Students themselves have not been granted access to the country since late March and are growing increasingly frustrated by the lack of communication and updates they are receiving.
“If China does not want us to come back they should announce it,” one student told The PIE News.
“If China does not want us to come back they should announce it”
“But they are not saying anything about students.”
Government spokesperson Wang Wenbin called the new measures “reasonable” and “in line with international practices” during a recent press conference.
China appears to have Covid-19 under control in most regions, with those in major cities reporting that even pub trivia nights are back on the weekly roster of events, which some put down to measures such as those at the border.
However students doing degrees in subjects like medicine have been particularly critical of China’s approach, arguing that online study is pointless for them as it will not be accepted when they apply to work in the field back home.
Another student called the process “mentally draining”. Frustration also stems from a sense that the treatment of Chinese international students going abroad and international students heading to China is very different.
They said that while some universities abroad are getting charter flights organised especially for Chinese students, their institutions don’t reply to messages.
The PIE contacted more than 40 locally-run universities in China but none agreed to an interview.
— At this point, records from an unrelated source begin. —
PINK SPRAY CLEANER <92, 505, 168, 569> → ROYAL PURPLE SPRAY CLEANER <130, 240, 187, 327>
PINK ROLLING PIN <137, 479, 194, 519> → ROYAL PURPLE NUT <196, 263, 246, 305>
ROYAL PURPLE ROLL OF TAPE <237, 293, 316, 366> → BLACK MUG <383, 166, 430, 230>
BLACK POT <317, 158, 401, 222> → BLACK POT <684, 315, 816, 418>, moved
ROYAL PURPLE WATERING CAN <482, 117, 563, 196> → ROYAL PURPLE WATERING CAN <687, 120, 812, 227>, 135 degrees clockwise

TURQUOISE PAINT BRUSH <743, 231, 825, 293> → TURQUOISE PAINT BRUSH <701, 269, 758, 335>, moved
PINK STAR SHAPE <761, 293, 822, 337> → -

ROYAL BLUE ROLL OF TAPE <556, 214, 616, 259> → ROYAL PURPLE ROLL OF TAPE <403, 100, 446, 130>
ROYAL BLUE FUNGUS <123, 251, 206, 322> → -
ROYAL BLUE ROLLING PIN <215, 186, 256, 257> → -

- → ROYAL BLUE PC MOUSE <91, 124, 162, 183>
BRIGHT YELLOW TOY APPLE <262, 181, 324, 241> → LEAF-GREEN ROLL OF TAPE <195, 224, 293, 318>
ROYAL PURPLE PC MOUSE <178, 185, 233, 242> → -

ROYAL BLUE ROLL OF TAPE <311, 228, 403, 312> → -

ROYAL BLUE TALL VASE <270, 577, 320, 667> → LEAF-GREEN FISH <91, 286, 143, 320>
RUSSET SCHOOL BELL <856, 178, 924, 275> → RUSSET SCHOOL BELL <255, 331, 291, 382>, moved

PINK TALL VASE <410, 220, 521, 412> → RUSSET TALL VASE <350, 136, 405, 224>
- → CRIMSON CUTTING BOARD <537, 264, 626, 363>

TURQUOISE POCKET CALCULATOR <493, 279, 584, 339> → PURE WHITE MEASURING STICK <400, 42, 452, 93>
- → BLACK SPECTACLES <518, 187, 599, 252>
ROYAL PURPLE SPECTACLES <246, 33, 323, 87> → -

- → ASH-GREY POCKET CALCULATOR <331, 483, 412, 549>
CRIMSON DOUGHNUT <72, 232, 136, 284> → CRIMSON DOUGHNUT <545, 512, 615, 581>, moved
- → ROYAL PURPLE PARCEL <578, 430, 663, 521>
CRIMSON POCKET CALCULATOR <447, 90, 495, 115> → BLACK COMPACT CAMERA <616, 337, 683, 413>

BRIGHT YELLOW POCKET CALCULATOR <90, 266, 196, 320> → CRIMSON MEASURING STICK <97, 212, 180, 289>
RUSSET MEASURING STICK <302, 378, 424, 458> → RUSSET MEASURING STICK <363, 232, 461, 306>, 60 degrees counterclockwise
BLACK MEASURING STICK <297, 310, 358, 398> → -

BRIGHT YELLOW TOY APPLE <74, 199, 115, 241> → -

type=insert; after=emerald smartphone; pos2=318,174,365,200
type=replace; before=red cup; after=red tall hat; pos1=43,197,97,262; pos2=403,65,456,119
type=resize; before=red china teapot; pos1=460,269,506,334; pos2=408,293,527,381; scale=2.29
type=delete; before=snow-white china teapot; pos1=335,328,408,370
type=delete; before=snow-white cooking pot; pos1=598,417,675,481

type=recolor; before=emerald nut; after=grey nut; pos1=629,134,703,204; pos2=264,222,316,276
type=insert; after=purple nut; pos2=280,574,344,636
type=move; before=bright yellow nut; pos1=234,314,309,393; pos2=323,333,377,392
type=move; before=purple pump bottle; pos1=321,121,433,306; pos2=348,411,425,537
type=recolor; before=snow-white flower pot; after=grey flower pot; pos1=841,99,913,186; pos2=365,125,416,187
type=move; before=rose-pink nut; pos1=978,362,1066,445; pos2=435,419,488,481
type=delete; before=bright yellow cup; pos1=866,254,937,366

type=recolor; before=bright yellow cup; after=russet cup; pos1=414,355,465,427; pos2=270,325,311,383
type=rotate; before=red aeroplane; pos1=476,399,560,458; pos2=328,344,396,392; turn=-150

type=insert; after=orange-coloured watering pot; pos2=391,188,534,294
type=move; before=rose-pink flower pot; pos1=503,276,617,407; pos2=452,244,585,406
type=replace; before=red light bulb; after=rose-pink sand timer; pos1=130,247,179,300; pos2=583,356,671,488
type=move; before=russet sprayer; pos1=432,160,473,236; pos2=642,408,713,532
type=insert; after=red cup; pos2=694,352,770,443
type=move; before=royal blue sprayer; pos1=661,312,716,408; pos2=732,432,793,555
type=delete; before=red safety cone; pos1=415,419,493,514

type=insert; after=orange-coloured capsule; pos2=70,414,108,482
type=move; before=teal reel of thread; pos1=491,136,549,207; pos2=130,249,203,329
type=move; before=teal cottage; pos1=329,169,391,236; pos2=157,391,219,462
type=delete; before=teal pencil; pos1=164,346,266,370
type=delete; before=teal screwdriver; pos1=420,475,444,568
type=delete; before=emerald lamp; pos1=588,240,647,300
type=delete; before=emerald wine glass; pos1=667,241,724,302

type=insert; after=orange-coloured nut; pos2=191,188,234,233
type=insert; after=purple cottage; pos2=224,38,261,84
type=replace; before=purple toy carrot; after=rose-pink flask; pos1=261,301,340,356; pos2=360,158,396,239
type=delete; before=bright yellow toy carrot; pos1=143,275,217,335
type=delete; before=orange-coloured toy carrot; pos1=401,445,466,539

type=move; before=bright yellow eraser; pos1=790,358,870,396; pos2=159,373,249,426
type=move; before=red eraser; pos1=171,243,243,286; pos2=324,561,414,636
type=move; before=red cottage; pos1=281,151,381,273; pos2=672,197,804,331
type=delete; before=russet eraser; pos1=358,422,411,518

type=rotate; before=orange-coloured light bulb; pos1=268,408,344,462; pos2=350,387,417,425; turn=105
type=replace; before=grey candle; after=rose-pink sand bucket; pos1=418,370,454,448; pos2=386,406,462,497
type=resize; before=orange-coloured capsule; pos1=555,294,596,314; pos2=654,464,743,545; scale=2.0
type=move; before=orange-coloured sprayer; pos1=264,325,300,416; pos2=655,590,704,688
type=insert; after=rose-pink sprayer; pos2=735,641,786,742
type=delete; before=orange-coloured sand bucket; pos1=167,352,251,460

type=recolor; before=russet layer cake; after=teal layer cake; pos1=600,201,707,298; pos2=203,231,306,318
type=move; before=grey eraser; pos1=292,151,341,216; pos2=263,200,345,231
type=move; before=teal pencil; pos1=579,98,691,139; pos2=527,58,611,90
One industry insider however was willing to offer their thoughts on the condition of anonymity.
“In some institutions the international students are sort of herded into a corner and left”
“In some institutions the international students are sort of herded into a corner and left. They deal with them almost as if they are rabid,” they said, adding they had heard of students looking to transfer to institutions with better reputations.
“Those universities which are more used to working with international students have better networks in place. They’ve got partnerships that are progressive and forward thinking, and they are doing things to help support their students.”
However some add that border openings are a moot point as in practical terms China’s strict entry requirements are “almost impossible” to comply with.
Aside from severely limited flights that can be cancelled at short notice, people are now required to have two Covid-19 tests no more than 48 hours before their flight. Going to China also requires test results from any country a passenger goes through, as well as 14 days of self-funded quarantine.
As such, it’s not just international students that can’t get back.
Xi’an Jiaotong-Liverpool University in Suzhou said that while 70% of its international students are studying from abroad, so were some of its Chinese students.
They were on study abroad in places like Europe earlier this year and have been unable to get back since.
“We try and make sure that every student has live tutorials or live seminars at least once in the week,” explained Stuart Perrin, associate principal of the XJTLU Entrepreneur College (Taicang).
“There are certain issues. For countries with internet access issues, trying to download long videos doesn’t work so we have to break everything up into blocks,” he continued.
“But we are dealing with it in a number of ways, very similar to the way that some other universities are dealing with things.”